Now they're back, and both old fans and that lost new generation will finally get to hear the Zombies play "Odyssey and Oracle" -- and if Argent's and Blunstone's recent tour is any indication, it will be a stunning experience. I bought the CD of that tour just to see if the pair could still sing. I was driving in the truck with son Tad, Mr. Indy Rock, and put on "Miracles." Blunstone's voice was older and darker than those ethereal pipes of forty years ago, but he still had the chops. Then he hit that song's famous stratospheric last note … I winced in anticipation, but he hit it clean and perfect. I turned to Tad and said, "And that's a 60-year-old man, son."
"Jeez," Tad replied, incredulous, "He sounds like he's nineteen."
And that got me thinking. There are two great forces that seem at work today in popular music: technology and medicine. And at the intersection of the two, remarkable things are happening.
For a long time, I used to look in dismay at the fact that some of the most popular bands around, even for young people, were musicians from my generation. Didn't kids have the own music?
I asked, and it was easy to fall into the old trap of believing in the lost paradise of your own you, and to assuming that everything had gone to hell since. But I've listened lately to a lot of contemporary music -- and I'm convinced that the stuff being put out today by musicians as diverse as Wilco, the Shins, Arcade Fire, the Decemberists, Dashboard Confessional, Bright Eyes, the White Stripes, even a rapper like Lupe Fiasco, is as good -- and often better -- as the music of my generation, Rock's so-called golden age.
So why were the biggest tours of 2007 those of the Police, Bruce Springsteen and the E Street Band, and the Eagles -- and that doesn't even count the Led Zeppelin reunion -- all of them eligible for AARP membership?
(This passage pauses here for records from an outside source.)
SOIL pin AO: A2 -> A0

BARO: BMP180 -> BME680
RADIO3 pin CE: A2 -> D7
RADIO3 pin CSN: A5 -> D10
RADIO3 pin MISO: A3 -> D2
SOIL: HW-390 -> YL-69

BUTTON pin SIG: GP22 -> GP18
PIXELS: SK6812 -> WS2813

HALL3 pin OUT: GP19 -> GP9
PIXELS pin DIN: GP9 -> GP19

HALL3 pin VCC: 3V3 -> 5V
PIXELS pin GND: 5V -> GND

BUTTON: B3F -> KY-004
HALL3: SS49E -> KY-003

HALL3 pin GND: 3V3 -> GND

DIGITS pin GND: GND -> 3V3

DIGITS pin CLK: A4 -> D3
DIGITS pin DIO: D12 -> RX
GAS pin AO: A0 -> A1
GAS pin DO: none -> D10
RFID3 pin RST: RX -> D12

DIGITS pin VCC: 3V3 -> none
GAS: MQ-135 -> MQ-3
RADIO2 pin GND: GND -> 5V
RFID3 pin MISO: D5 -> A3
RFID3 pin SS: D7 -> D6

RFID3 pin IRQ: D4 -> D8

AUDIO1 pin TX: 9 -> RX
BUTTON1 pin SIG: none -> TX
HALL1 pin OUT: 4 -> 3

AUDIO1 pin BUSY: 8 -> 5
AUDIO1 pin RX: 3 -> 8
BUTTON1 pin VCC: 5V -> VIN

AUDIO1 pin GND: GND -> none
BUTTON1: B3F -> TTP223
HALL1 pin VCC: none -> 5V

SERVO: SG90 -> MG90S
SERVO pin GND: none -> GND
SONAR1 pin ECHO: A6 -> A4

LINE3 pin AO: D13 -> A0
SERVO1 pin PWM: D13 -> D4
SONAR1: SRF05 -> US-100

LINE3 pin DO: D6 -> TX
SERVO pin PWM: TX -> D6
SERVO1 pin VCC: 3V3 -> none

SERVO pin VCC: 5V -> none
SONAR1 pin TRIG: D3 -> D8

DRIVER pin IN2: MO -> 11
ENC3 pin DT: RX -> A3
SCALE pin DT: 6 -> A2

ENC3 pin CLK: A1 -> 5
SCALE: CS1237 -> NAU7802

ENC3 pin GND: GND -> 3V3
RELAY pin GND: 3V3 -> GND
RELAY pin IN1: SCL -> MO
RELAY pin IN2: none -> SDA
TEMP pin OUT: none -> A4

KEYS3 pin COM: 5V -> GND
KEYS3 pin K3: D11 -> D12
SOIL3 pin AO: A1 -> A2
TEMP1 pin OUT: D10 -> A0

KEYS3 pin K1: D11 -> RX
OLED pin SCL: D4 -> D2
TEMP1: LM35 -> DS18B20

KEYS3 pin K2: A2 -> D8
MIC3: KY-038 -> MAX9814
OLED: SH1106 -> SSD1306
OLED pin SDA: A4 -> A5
Surely it isn't just Boomers filling those big halls to wallow in nostalgia. So why are people still showing up to see these guys, or stripping the Starbuck's rack of the new Paul McCartney album?
The obvious answer is that these bands are good. Really good. If Jimmy Page, Joe Walsh and Nils Lofgren were great guitarists in 1980, how good must they be after a quarter century more of practicing and gigging? And if Sir Paul, Brian Wilson and Don Henley can still (pretty much) hit those high notes, how much richer must their vocals be with decades more wisdom behind them?
That, I think, is where modern medicine comes in. Until just the last decade, most singers -- from Satch to Ella to Crosby to Clooney -- began to sound old by age 55. Elvis seemed ancient in his forties. Many had health problems, most had to change their style to match their growing physical limitations.
They sounded different -- short of breadth, limited in range, talking as much as singing -- and as time went on, that made them increasingly obsolete to all but true fans. But that no longer seems the case: if you don't manage to overdose or drink yourself to death at a young age, and take reasonable care of yourself in middle age, nowadays you can probably still be performing at a very high level of virtuosity well into your seventh decade -- and longer.
And what time has taken away from you -- like Brian Wilson's falsetto -- can now be restored on the computer; meanwhile you've gained all of the wisdom and experience of those years to add a depth to your music that would have been impossible as a callow youth.